If you were hoping to access Reddit, Quora, FourSquare, Hootsuite, SCVNGR, Heroku, Wildfire, parts of the New York Times, ProPublica and about 70 other sites last Thursday, you may have been out of luck.
It was also no fault of their own that they went offline, some for up to 36 hours, it was a cloud problem. More specifically, a problem with Amazon’s cloud services otherwise known as Amazon Elastic Cloud Compute or EC2. Nevertheless, Amazon’s damage control has kept the news pretty quiet, considering the number of sites and people affected. Most people would not even know that Amazon was hosting their favorite site.
In what news services are describing as a killer blow to the blossoming cloud services industry, the unquestionable leader of the pack failed, and with it the promise of scalable, flexible, cost effective and particularly efficient solutions for enterprises lost considerable credibility.
CNN likened it the Titanic of online services sinking. Mashable called it a Cloudgate or Cloudpocalypse. Not wanting to be as over-dramatic as these reputable news services, The Insider is more concerned with the repercussions it will have on a burgeoning sector of our industry.
Most concerns to date have been over the issue of security of data with less concern over the reliability of the systems themselves. It seems quite incredible that Amazon, with all its brilliant, tried and tested technology could have suffered such a high-profile glitch.

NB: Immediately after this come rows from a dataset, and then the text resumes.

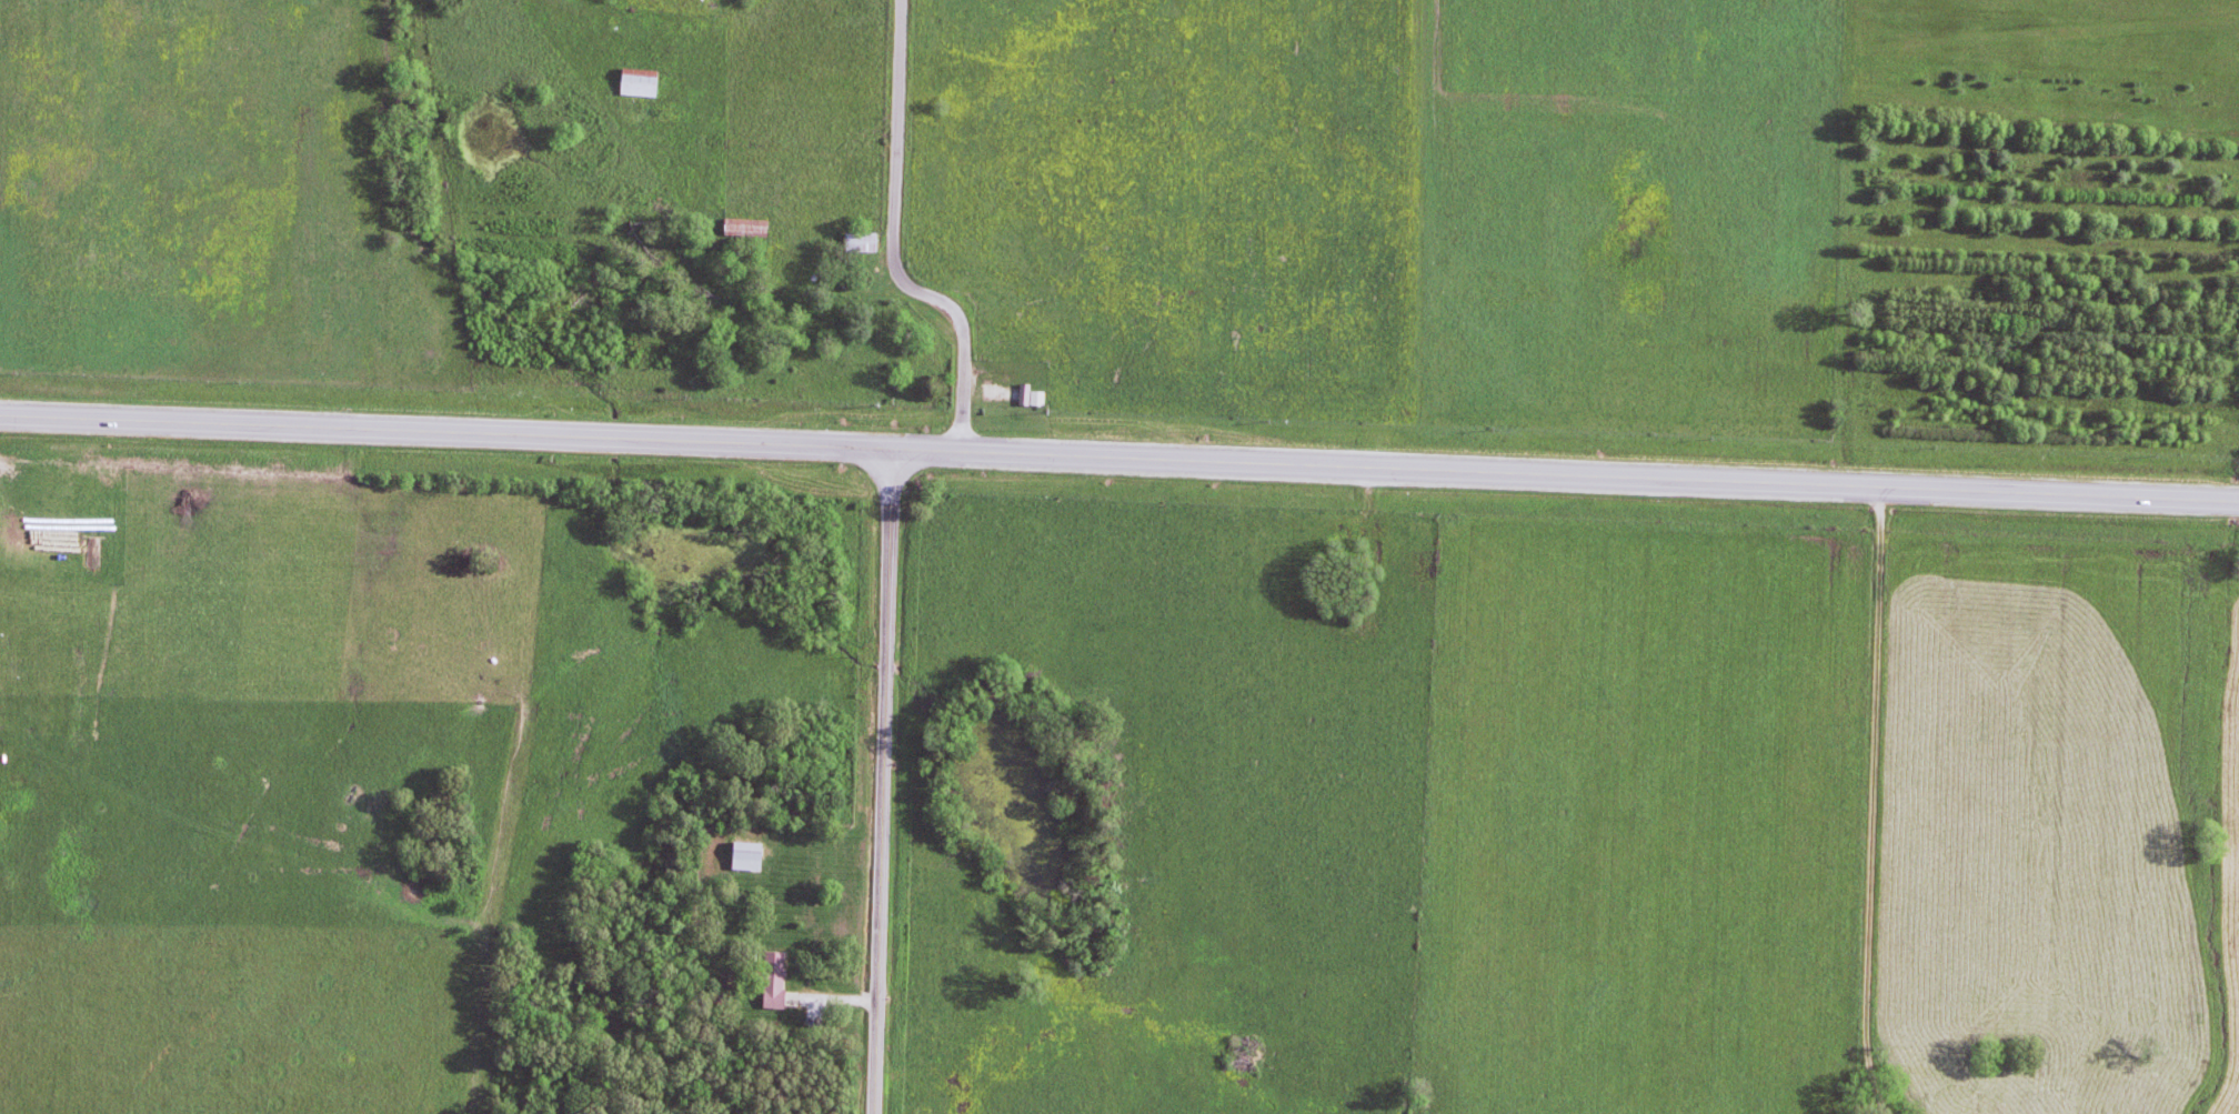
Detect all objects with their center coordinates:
building: (636, 80)
road: (890, 140)
road: (958, 350)
road: (442, 435)
road: (1562, 478)
road: (877, 783)
road: (1864, 804)
building: (744, 854)
building: (771, 977)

The trouble was apparently due to “excessive re-mirroring of its Elastic Block Storage (EBS) volumes.” The crash started at Amazon’s northern Virginia data center, located in one of its East Coast availability zones. In its status log, Amazon said that a “networking event” caused a domino effect across other availability zones in that region, in which many of its storage volumes created new backups of themselves. That filled up Amazon’s available storage capacity and prevented some sites from accessing their data.